Flutamid (FUGEREL) ist ein Blocker der Androgenrezeptoren, der die Testosteronsynthese nicht unterdrückt. Libido und Potenz bleiben zum Teil erhalten,
jedoch muß die Monotherapie derzeit eine Ausnahme bilden, weil keine Langzeitdaten für die Wirksamkeit im Vergleich zu Standardbehandlungsmethoden
vorliegen.1
LH-RH-Agonisten führen durch kontinuierliche Überstimulation zu einer "Down"-Regulation der hypophysären Rezeptoren, die die
Synthese der hypophysären Steuerungshormone wie FSH regulieren, mit der Folge des Sistierens der Hormonbildung. Aufgrund dieses Mechanismus kommt es
bei Therapiebeginn zu einer erhöhten Testosteronsynthese, bis sich nach zwei Wochen die Synthesehemmung etabliert hat. Deshalb erscheinen auch
kurzwirksame Formen der LH-RH-Agonisten in der Behandlung des Prostatakarzinoms prinzipiell problematisch, da es praktisch nur bei äußerster Disziplin
der Anwendung und strenger Beachtung der Anwendungsintervalle gelingt, die kontinuierliche Überstimulation der Hypophyse konstant zu halten. Für die
zweckmäßigeren Depotformen liegen jedoch noch keine Langzeitergebnisse vor (vgl. a-t 1 [1989], 4).
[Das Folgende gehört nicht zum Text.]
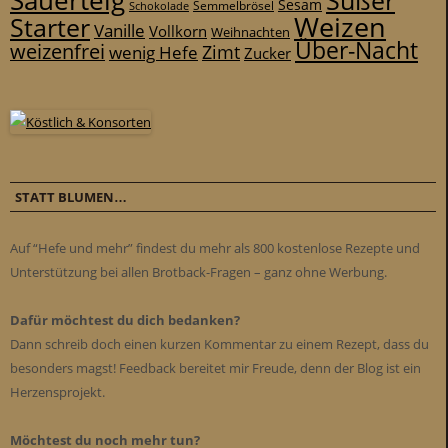
Sauerteig
Süßer
Sesam
Schokolade
Semmelbrösel
Weizen
Starter
Vanille
Vollkorn
Weihnachten
Über-Nacht
weizenfrei
Zimt
wenig Hefe
Zucker
STATT BLUMEN…
Auf “Hefe und mehr” findest du mehr als 800 kostenlose Rezepte und
Unterstützung bei allen Brotback-Fragen – ganz ohne Werbung.
Dafür möchtest du dich bedanken?
Dann schreib doch einen kurzen Kommentar zu einem Rezept, dass du
besonders magst! Feedback bereitet mir Freude, denn der Blog ist ein
Herzensprojekt.
Möchtest du noch mehr tun?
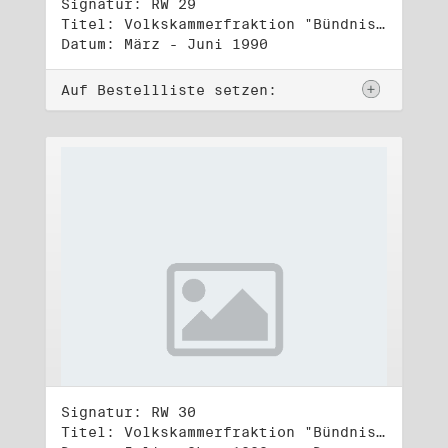
Signatur: RW 29
Titel: Volkskammerfraktion "Bündnis 90/Grüne" (1)
Datum: März - Juni 1990
Auf Bestellliste setzen:
Signatur: RW 30
Titel: Volkskammerfraktion "Bündnis 90/Grüne" (2)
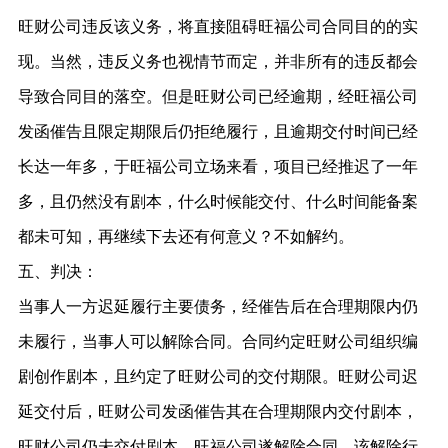
旺财公司违反该义务，将直接阻碍旺福公司合同目的的实
现。当然，违反义务也视情节而定，并非所有的违反都会
导致合同目的落空。但是旺财公司已经逾期，经旺福公司
发函催告且限定期限后仍拒绝履行，且逾期交付时间已经
长达一年多，于旺福公司立场来看，项目已经推迟了一年
多，且仍然没有剧本，什么时候能交付、什么时间能备案
都未可知，再继续下去还有何意义？不如解约。
五、判决：
当事人一方迟延履行主要债务，经催告后在合理期限内仍
未履行，当事人可以解除合同。合同约定旺财公司组织编
剧创作剧本，且约定了旺财公司的交付期限。旺财公司迟
延交付后，旺财公司发函催告其在合理期限内交付剧本，
旺财公司仍未交付剧本。旺福公司遂解除合同，该解除行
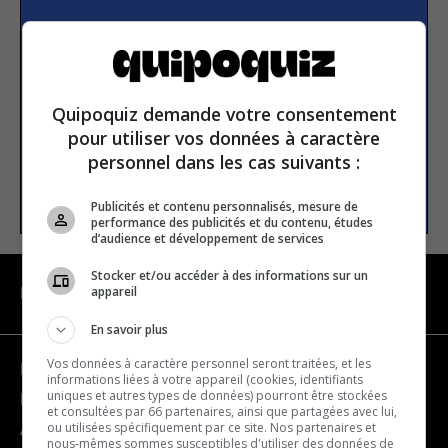
S’inscrire à la newsletter
E-mail
Quipoquiz demande votre consentement
pour utiliser vos données à caractère
personnel dans les cas suivants :
S’INSCRIRE
Publicités et contenu personnalisés, mesure de
performance des publicités et du contenu, études
d’audience et développement de services
Stocker et/ou accéder à des informations sur un
appareil
NAVIGATION
En savoir plus
Vos données à caractère personnel seront traitées, et les
Devenir partenaire
informations liées à votre appareil (cookies, identifiants
uniques et autres types de données) pourront être stockées
Nous joindre
et consultées par 66 partenaires, ainsi que partagées avec lui,
ou utilisées spécifiquement par ce site. Nos partenaires et
À propos
nous-mêmes sommes susceptibles d'utiliser des données de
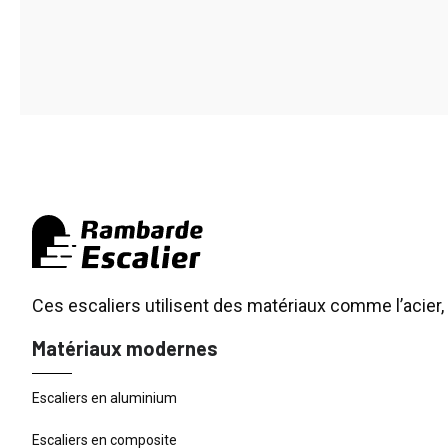
Ces escaliers utilisent des matériaux comme l’acier, 
Matériaux modernes
Escaliers en aluminium
Escaliers en composite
Die Behandlung ist extrem kostspielig (ca. 7.000 DM
pro Jahr).
Jede hormonelle Manipulation hat beim Prostatakarzinom nur palliativen Charakter. Vor diesem Hintergrund sind die Behandlungsfolgen zu werten. Der als Standard
zu betrachtende Androgenentzug durch operative Kastration hat große psychische Bedeutung für den Patienten und bedeutet Verlust von Libido und
Potenz. Ob Estrogene klinisch die gleichen Effekte wie der Androgenentzug haben oder diesen an Wirksamkeit übertreffen, bleibt zu klären. Zu den
psychischen Belastungen kommen gravierende Risiken wie thromboembolische und kardiovaskuläre Komplikationen hinzu. LH-RH-Agonisten und Cyproteron
scheinen günstiger abzuschneiden, rufen aber auch Hitzewallungen und Schwellungen mit Empfindlichkeit der Brust hervor und hemmen Libido und
Potenz.
Ohne gleichzeitig verabreichtes Antiandrogen kann der initiale Anstieg der Testosteronspiegel unter LH-RH-Agonisten eine vorübergehende Exazerbation des
Tumorleidens (Knochenschmerzen, Harnleiterblockade, Kompressionssyndrome) auslösen.2 Deshalb wird das Prinzip der "totalen
Androgenblockade" in Form einer Kombinationsbehandlung von LH-RH-Agonisten mit dem Antiandrogen Flutamid diskutiert. Eine Studie, in der die
Monotherapie mit Leuprorelin (CARCINIL) gegen die Kombinationstherapie Leuprorelin plus Flutamid (FUGEREL) verglichen wurde, fand auch Hinweise auf Vorteile
hinsichtlich des Verlaufs und der mittleren Überlebenszeit. Jedoch bleiben Vorbehalte, da in dieser Studie der LH-RH-Agonist noch nicht in Form des
Depotpräparates verwendet wurde. Solange dies der Fall war, ließ sich hinsichtlich der Belastung des Patienten und der Praktikabilität kein
wesentlicher Extranutzen gegenüber der Kastration erkennen.1
FAZIT: Alle hormonellen Behandlungsverfahren wirken beim Prostatakarzinom nur palliativ. Sie beruhen auf Androgenentzug, durch den die
Wachstumsaktivität des Tumors gehemmt wird. Die Kastration ist wegen der psychischen Belastungen problematisch, gilt aber hinsichtlich der notwendigen
Absenkung des Testosteronspiegels im Plasma nach wie vor als Standard. Die Estrogentherapie hat Zusatzrisiken hinsichtlich thromboembolischer und
kardiovaskulärer Komplikationen.
LH-RH-Agonisten scheinen Verlauf und Lebenserwartung ebenfalls günstig zu beeinflussen bei geringerer subjektiver Belastung des Patienten. Ob das
Prinzip der "totalen Androgenblockade" durch die Kombination des LH-RH-Agonisten mit dem Androgenrezeptorenblocker Flutamid einen klinisch
relevanten Vorteil bietet, muß nach ersten Hinweisen weiter überprüft werden.